> [本文]:

***

長春における最初の駅は、1901年、帝政ロシアにより建設された東清鉄道の寛城子駅である(註1、このページの末尾参照)。この写真右上に、日本語の説明で、寛城子駅と読める。

当初、ローカル駅であった長春(寛城子)の地位は、日露戦争の結果、一変した。

1905年のポーツマス条約により、寛城子〜旅順間の鉄道が日本に譲渡されることになり、日本はその経営のため南満州鉄道株式会社を設立した。この結果、長春はロシアの東清鉄道と日本の満鉄の終端駅となった。(註2)
No.2

満鉄長春駅は、木造の仮駅舎から始まったが、1914年に新駅舎が完成する(註1,2;この絵はがきには、1913年と記されているのは間違い)。

設計は市田(青木)菊治郎(註1)。

奉天、撫順、大連、旅順と共に五大停車場と呼ばれていた(註1)。

この絵はがきでは、玄関の前面に幔幕か何かが張り巡らされている。おびただしい馬車が集まっている。これらの馬車は、白馬が引いていたり、パレードにも使われそうな高級馬車と見受けられる。駅舎完成祝いの際の写真かも知れない。

「南満洲鐵道の最北長春停車場」と書かれている。

自動車は見当たらない。
No.3

長春駅前広場は、円形で直径は100間(註2)、中央の円形部分には植栽されており、歩道には樹木が植えられていた。

煙突は1本。向かって右側の増築部分は1階建てである。

ロータリに黒く弧を描いているのは、まるで雪道を馬車などが走った跡のようである。

この画面には、馬車は見えるが自動車は見当たらない。
No.4

長春駅前を歩む民衆。

煙突は向かって左の翼に2本、母屋の後方に1本見える。

駅舎は、中央から右は三等待合室で、右端には小荷物や鉄道便の取扱所があった。左は一,二等待合室で、待合室に隣接してホーム側に貴賓室があった。駅舎左側には貴賓者の出入りのための特別な玄関があった(註1)

向かって右の増築部分は2階建て。
No.5

駅前広場には、馬車のほかに特徴ある形のバスや乗用車が並んでいる。右に集まっている馬車は、No.2の絵はがきに見えるものと似ている。

「新京の地図」を著した栗原仲道の書くところによると「新京駅の右端の所にはツーリスト・ビューローがあり、その後方の空き地が馬車の溜り場であった。私たちの案内者は慣れた手付と呼び声で馬車を二台雇い、私たちを乗せて宿舎へと案内していった。馬車はシートも破れかけたガタ馬車で、車夫は石炭小屋から出てきたような真黒な顔をし、目ばかりギョロつかせた薄気味悪い満人であった」(註3)昭和14年3月の終わり近い日のことだったという。

***

> [提供資料]:
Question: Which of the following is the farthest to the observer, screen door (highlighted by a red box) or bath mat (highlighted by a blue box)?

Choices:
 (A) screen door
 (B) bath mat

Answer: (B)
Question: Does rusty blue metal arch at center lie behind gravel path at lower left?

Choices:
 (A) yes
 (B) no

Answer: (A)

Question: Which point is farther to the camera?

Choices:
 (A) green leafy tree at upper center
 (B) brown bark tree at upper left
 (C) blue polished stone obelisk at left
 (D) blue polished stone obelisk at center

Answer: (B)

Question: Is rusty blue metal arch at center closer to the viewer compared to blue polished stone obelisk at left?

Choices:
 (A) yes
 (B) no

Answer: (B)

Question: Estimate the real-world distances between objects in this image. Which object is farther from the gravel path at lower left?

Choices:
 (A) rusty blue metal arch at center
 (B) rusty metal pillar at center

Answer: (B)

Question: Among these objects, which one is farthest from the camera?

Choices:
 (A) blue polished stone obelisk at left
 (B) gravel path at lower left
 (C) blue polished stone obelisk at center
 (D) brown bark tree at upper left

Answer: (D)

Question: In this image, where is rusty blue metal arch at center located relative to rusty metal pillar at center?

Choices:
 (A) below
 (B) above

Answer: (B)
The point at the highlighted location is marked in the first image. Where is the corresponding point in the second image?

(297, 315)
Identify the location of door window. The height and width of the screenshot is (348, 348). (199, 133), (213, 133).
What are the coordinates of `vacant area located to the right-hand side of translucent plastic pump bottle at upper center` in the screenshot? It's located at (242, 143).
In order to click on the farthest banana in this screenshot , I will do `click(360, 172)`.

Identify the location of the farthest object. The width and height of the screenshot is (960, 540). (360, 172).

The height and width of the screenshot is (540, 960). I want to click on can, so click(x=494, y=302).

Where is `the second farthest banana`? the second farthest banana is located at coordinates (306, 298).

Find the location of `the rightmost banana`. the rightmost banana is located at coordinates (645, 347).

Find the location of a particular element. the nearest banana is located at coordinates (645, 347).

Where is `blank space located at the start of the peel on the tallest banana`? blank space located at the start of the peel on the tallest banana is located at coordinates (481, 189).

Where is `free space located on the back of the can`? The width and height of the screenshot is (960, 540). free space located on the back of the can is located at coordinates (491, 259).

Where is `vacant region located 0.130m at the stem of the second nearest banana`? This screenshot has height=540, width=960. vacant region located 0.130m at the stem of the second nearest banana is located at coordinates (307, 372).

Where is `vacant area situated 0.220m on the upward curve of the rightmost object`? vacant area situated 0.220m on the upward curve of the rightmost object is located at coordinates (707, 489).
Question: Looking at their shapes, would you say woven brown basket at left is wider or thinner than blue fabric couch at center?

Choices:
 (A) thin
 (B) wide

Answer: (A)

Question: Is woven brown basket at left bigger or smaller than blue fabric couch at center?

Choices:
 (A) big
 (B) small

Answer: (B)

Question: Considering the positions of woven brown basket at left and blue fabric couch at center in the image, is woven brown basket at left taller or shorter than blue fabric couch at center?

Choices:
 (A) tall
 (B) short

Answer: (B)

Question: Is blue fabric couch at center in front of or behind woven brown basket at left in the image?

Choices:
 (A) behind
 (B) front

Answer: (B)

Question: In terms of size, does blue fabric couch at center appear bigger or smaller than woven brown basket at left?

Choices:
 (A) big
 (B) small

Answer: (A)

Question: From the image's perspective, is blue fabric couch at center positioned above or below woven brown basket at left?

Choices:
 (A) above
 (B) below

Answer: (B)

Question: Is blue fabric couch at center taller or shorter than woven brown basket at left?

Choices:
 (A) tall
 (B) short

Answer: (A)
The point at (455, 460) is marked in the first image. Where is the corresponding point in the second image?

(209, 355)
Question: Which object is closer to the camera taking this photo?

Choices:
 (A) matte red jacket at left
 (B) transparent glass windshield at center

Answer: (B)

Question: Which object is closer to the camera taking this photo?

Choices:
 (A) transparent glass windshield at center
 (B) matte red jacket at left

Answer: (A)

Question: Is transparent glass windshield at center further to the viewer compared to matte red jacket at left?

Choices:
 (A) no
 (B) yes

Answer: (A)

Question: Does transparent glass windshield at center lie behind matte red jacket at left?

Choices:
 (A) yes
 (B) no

***

> [課題内容]: 長春駅を扱った本文のうち、「長春駅前広場は、円形で直径は」から始まり「煙突は向かって左の翼に2本、母屋の後方に1本見える。」までの部分を、一字一句違えずに打ち直してください。 ここではエントリを使用しません。

> [模範解答]:
長春駅前広場は、円形で直径は100間(註2)、中央の円形部分には植栽されており、歩道には樹木が植えられていた。

煙突は1本。向かって右側の増築部分は1階建てである。

ロータリに黒く弧を描いているのは、まるで雪道を馬車などが走った跡のようである。

この画面には、馬車は見えるが自動車は見当たらない。
No.4

長春駅前を歩む民衆。

煙突は向かって左の翼に2本、母屋の後方に1本見える。